* Vorliegender Text
Die Beklagte begehrt mit ihrer Revision, das landgerichtliche Urteil wiederherzustellen. Die Klägerin beantragt, die Revision zurückzuweisen.
Entscheidungsgründe
I. Das Berufungsgericht hat die Klageansprüche für begründet erachtet und dazu ausgeführt:
Es sei wettbewerbswidrig, daß die Beklagte mit dem an die Abnehmer der Parteien gerichteten Rundschreiben vom 25. Juli 1989 das erstinstanzliche Urteil verteilt habe. Die Veröffentlichung eines Urteils, das gegen einen Mitbewerber erstritten worden sei, sei nur zulässig, wenn berechtigte Interessen gegeben seien. Solche hätten hier aber nicht bestanden. Die Abnehmer seien über den patentrechtlichen Streit bereits unterrichtet gewesen. Die Beklagte hätte deshalb ohne weiteres gegen diese wegen Patentverletzung vorgehen können. Außerdem sei es ihr möglich gewesen, aus dem für vorläufig vollstreckbar erklärten Patentverletzungsurteil zu vollstrecken.

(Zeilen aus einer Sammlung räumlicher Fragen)

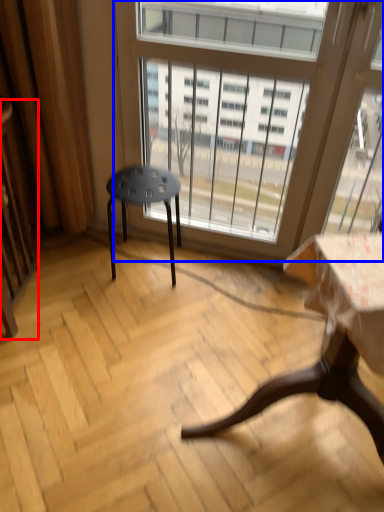
Question: Among these objects, which one is farthest to the camera, screen door (highlighted by a red box) or window (highlighted by a blue box)?

Choices:
 (A) screen door
 (B) window

Answer: (B)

* Aufgaben
- 1) Beantworte anhand des Urteilsauszugs diese Fragen:
(a) Was begehrt die Beklagte mit ihrer Revision?
(b) Von welchem Tag ist das Rundschreiben an die Abnehmer der Parteien datiert?
(c) Unter welcher Voraussetzung ist nach dem Berufungsgericht die Veröffentlichung eines gegen einen Mitbewerber erstrittenen Urteils zulässig?
- 2) Wiederhole aus dem Urteilsauszug wörtlich den Abschnitt von „Entscheidungsgründe“ bis einschließlich „Patentverletzungsurteil zu vollstrecken.“.
- 3) Führe den Urteilsauszug im Anschluss an seinen letzten Satz weiter.
Die Zeilen stehen in keinem Zusammenhang mit dem Urteilsauszug.

* Lösungen
- 1)
(a) Sie begehrt, das landgerichtliche Urteil wiederherzustellen.
(b) Vom 25. Juli 1989.
(c) Nur wenn berechtigte Interessen gegeben sind.

- 2)
Entscheidungsgründe
I. Das Berufungsgericht hat die Klageansprüche für begründet erachtet und dazu ausgeführt:
Es sei wettbewerbswidrig, daß die Beklagte mit dem an die Abnehmer der Parteien gerichteten Rundschreiben vom 25. Juli 1989 das erstinstanzliche Urteil verteilt habe. Die Veröffentlichung eines Urteils, das gegen einen Mitbewerber erstritten worden sei, sei nur zulässig, wenn berechtigte Interessen gegeben seien. Solche hätten hier aber nicht bestanden. Die Abnehmer seien über den patentrechtlichen Streit bereits unterrichtet gewesen. Die Beklagte hätte deshalb ohne weiteres gegen diese wegen Patentverletzung vorgehen können. Außerdem sei es ihr möglich gewesen, aus dem für vorläufig vollstreckbar erklärten Patentverletzungsurteil zu vollstrecken.

- 3)
Die Beklagte sei wegen dieses wettbewerbswidrigen Vorgehens zum Ersatz des Schadens verpflichtet, den die Klägerin und deren schwedische Muttergesellschaft wegen der Umsatzeinbußen erlitten hätten, die darauf zurückzuführen seien, daß ihre Abnehmer nach Kenntnisnahme des landgerichtlichen Urteils von weiteren Bestellungen abgesehen hätten. Es sei auch wahrscheinlich, daß neben den bisherigen Abnehmern auch sonstige Interessenten sich vom "M.-System" abgewandt hätten. Da die Klägerin nicht wisse, an wen die Beklagte das Rundschreiben nebst dem Urteilsabdruck versandt habe, dürfe sie ihr Begehren auf Feststellung der Schadensersatzpflicht der Beklagten gleichzeitig auf Erteilung einer entsprechenden Auskunft richten. Da die Beklagte nicht berechtigt gewesen sei, das Urteil des Landgerichts bekannt zu geben, müsse sie zur Beseitigung der herbeigeführten wettbewerblichen Beeinträchtigung der Klägerin den Adressaten ihres Rundschreibens auch den Inhalt des aufhebenden Berufungsurteils mitteilen.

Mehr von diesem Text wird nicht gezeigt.